2022年05月15日
小説・宝島
沖縄が日本に返還されて50年。その沖縄の戦後を舞台に描かれたフィクション;第160回直木賞受賞 第9回山田風太郎賞にも輝いた真藤 順丈の長編小説が「宝島」です
舞台は返還前の占領地;オキナワ、ムショ暮らしっだったゴロツキ二人と、飲食街で働く若い娘にとってのヒーロー、「アニキ」はどこに消えてしまったのか?ウチナンチュの英雄と呼ばれたオンちゃん(アニキ)の足跡をたどって戦後・沖縄の若者たちの生きざまを描いてゆきます。
作者の真藤さん、実は沖縄の人ではありません。巧みな言葉遣いや沖縄ことばは全てがリサーチと現地から持ち帰った膨大な資料のコピーと史実の山があっての事。フィクションながら実在の人物、事件などが詳細に織り込まれ、沖縄を物語るドキュメントとしても読みすすめられる力作です。
たとえば6月30日に当時の石川市で実際に起きたF100戦闘機墜落事故の描写では授業中の小学校に墜落して多数の犠牲者を出した事故の様子がありのままに描かれていますが、当時のこの模様を知る人も、それを伝える報道もあまり目にすることはありませんでした。
アメリカの統治下にあった時代の沖縄、そこで若者たちが、オジイやおばあ達が、どんな空気の中で暮らしていたのか。沖縄のさまざまな出来事を背景に描かれた光景を若者たちの目を通して見事に描いていきます。

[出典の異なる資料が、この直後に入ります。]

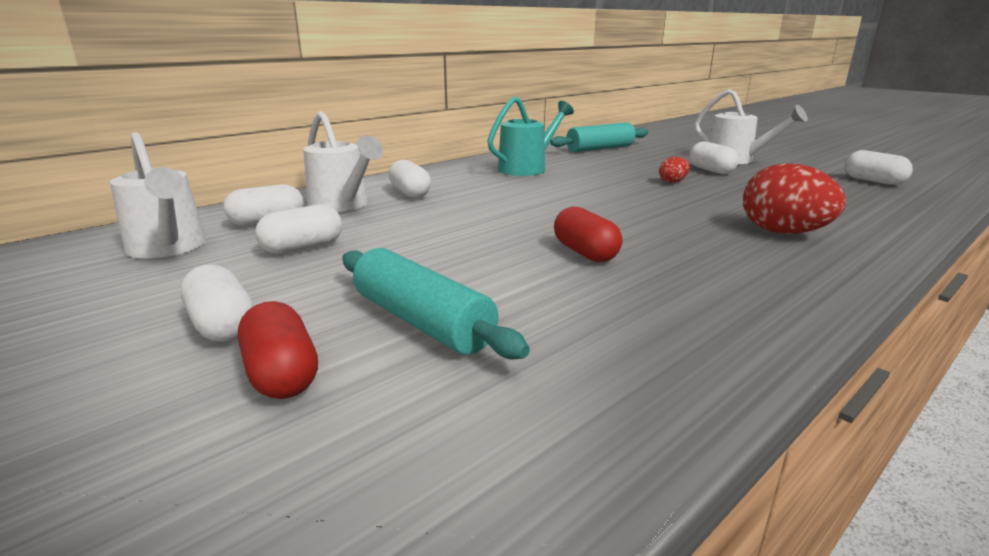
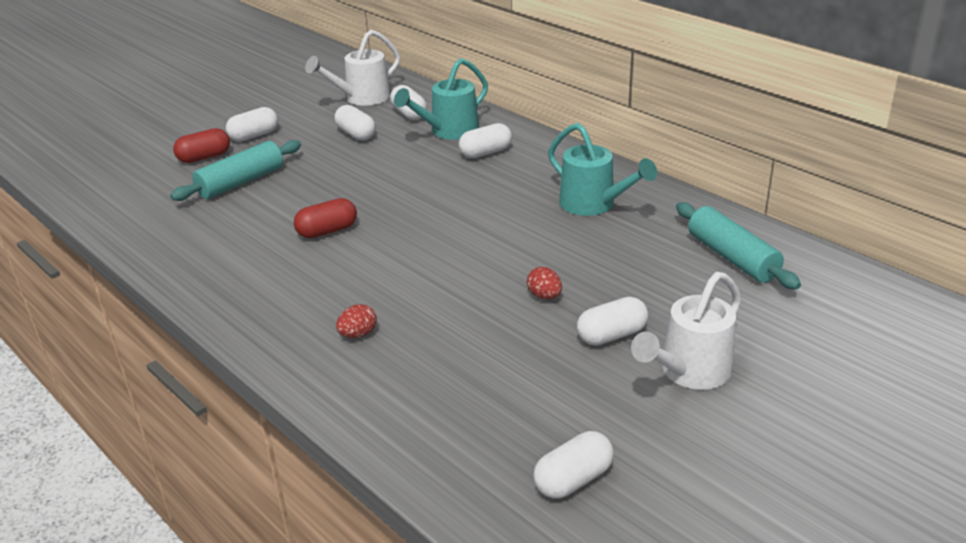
camera: 90 degrees right, 10 degrees up
white watering can [303,111,384,212] -> turquoise watering can [394,58,488,140]
red egg [743,163,846,234] -> red egg [336,304,377,338], size x0.49

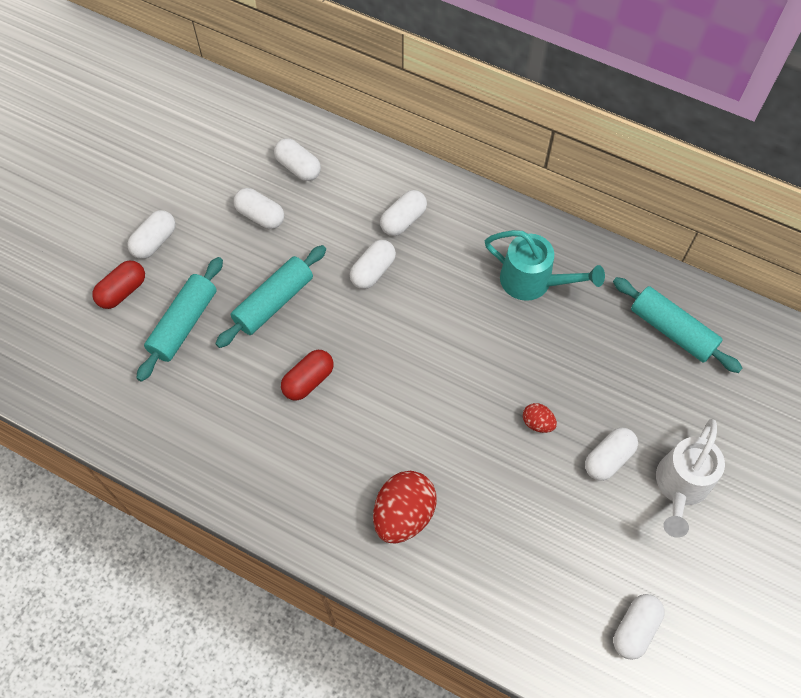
camera: 20 degrees left, 30 degrees up
white watering can [305,30,400,106] -> none
red egg [336,304,377,338] -> red egg [373,471,437,543], size x2.04
turquoise watering can [394,58,488,140] -> none
none -> turquoise rolling pin [215,245,326,348]
none -> white capsule [350,240,396,289]

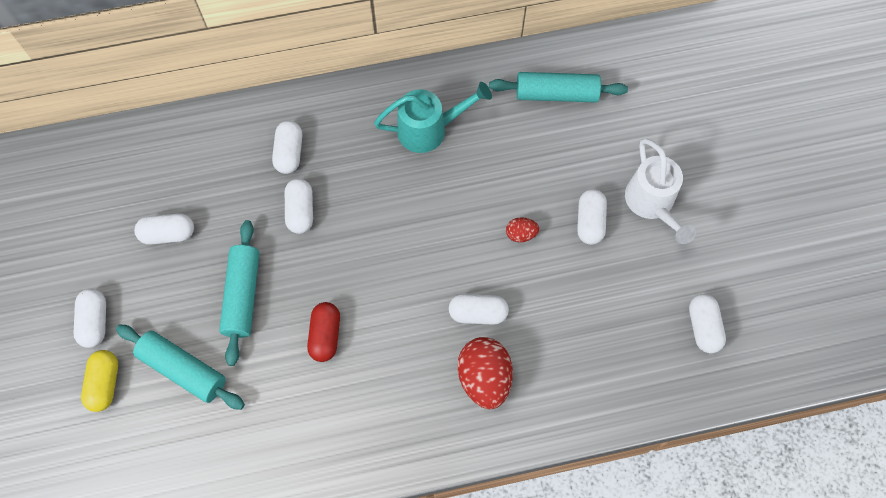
camera: 40 degrees left, 5 degrees up
red capsule [92,261,145,309] -> yellow capsule [81,350,118,412]
turquoise rolling pin [136,257,223,382] -> turquoise rolling pin turned 45 degrees counterclockwise [116,324,245,410]
white capsule [274,138,321,181] -> white capsule moved to [449,294,509,325]

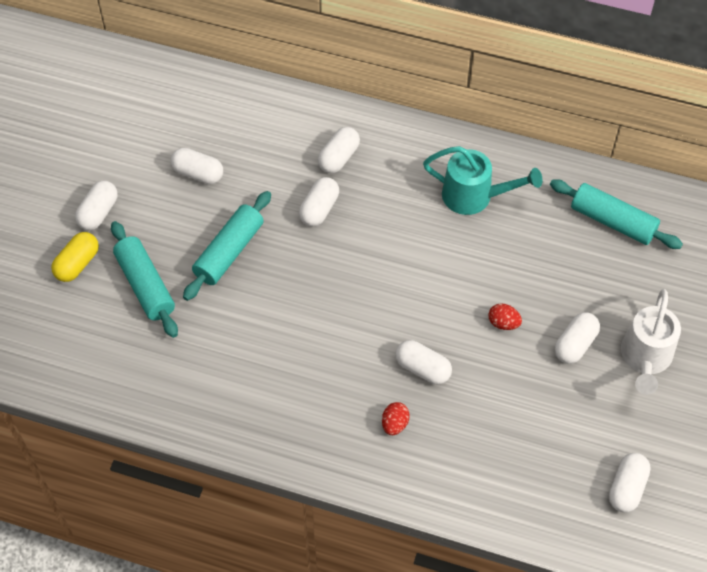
camera: 30 degrees right, 10 degrees down
red capsule [307,302,340,362] -> none
red egg [458,337,513,409] -> red egg [382,402,410,435], size x0.49

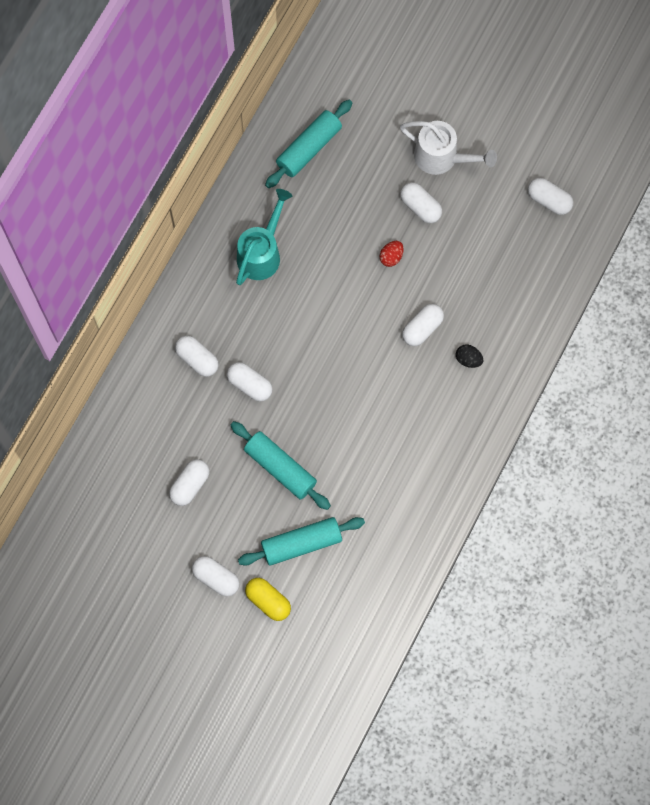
camera: 80 degrees left, 15 degrees up
red egg [382,402,410,435] -> black egg [456,344,483,368]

仲間たちとはぐれたままずっと消息不明だったオンちゃん、海の底に沈んだと思われていた彼が生きている?それとも誰かが英雄を語って・・・・謎解きの要素も含みながら沖縄の戦後史、青春ストーリーの要素も併せ持った大作。沖縄をもっと知るためにも是非とも一読をお勧めします。